Independent observers believe Saturday’s election, still not fully released by the Zimbabwe Electoral Commission, was a humiliating defeat for the dictator who has been in power since Zimbabwe, formerly known as Rhodesia, declared independence from white rule in 1980.

Another rumor circulating is that Mugabe, aware of his possible defeat, may try to hold onto power by declaring himself the winner and calling in the military to crush any protest.

But others say yet another scenario may be playing out: that Mugabe has already made plans to flee to Malaysia, where he had a close relationship for many years with former dictator Mahathir Mohamad.

Stanford Mukasa, a journalism professor at Indiana University of Pennsylvania, believes Mugabe is running scared.

“There is panic behind the scenes. He sees his party is splitting up, and he is realizing that the military is also divided between supporting him and accepting a new government. The top brass might still support Mugabe, but ordinary soldiers who have not been paid for months and have seen the welfare of their families disappear are not going to obey.”

Mukasa believes that the long delay between the voting on Saturday and the announcement of the results has partly been to buy time for ruling party bigwigs to filter stolen money out the country and hide traces of complicity in past crimes.

“The top echelons have been living off the fat of the land for so long. They have money in foreign bank accounts that they want to keep. They are also beginning to worry that if there is a change, ordinary people will come for revenge for atrocities committed against them over the years," Mukasa said.

"I do not think it will be a situation like Kenya. Zimbabweans are a peaceful people, but the possibility for some retribution is there.”

Regardless of the outcome for Mugabe, the legacy he leaves is a country ruined.

Once considered the breadbasket of Africa, Zimbabwe is now dependent on food aid and suffers shortages of everything from fuel and electricity to soap and clean water.

Eighty percent of the population is unemployed and the inflation rate is running at more than 100,000 percent, the highest in the world. As many as 4 million of the country's 13 million people live as refugees in neighboring countries, most of them in South Africa, where they have put strain on that country's economy and contributed to its rising crime rate.

All of which means that the task facing the MDC — should it gain power — will be enormous.

“Where to start?” said Handel Mlilo, Chief U.S. Representative for the MDC in Washington, and a business communications consultant. “For the first years the focus will have to be on feeding people, fixing a ruined infrastructure, and restoring social services such as hospitals. At the same time we will need to encourage refugees to return and begin to attract investment. The people will need jobs.”

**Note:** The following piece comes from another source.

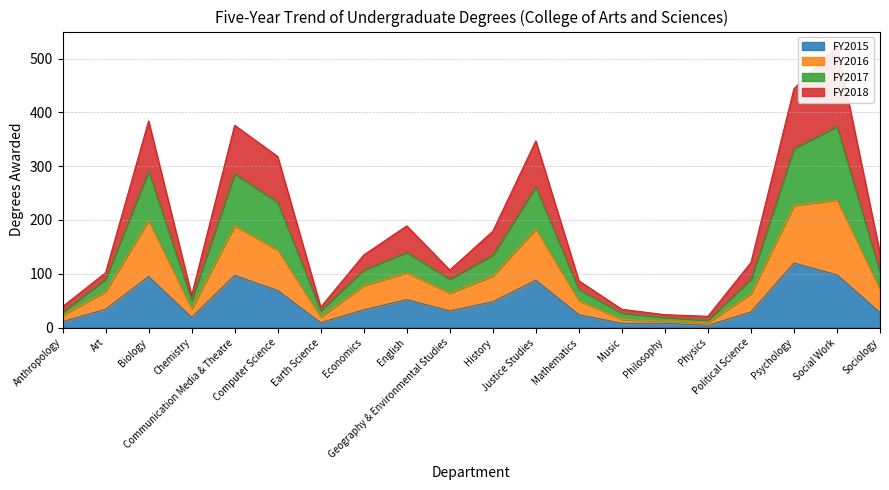

What is the highest value of the FY2017 series?

374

And yet many hope the power shift will signal the end to the country's crisis.

The MDC, unlike many other populist African political parties, is not tied to an outdated socialist ideology. “We are a free-market based party,” Mlilo said. “We have looked around the world and we know what works. Unlike the current regime we will have respect for private property rights and we will encourage private business.”

Mlilo also said that white farmers, who were evicted from their land since 2000 in the commercial farm invasions launched by Mugabe that started the economic collapse, will have to be compensated, a far cry from the angry rhetoric of Mugabe.

Molokele goes further. “The MDC is not a tribal or race-based party," he said. "It sprung up as an anti-Mugabe movement and as such it includes labor union activists, civic rights groups, leading business people and even white farmers.

"At least three of their newly elected MPs will be white," he said. "These are all reasons to be positive.”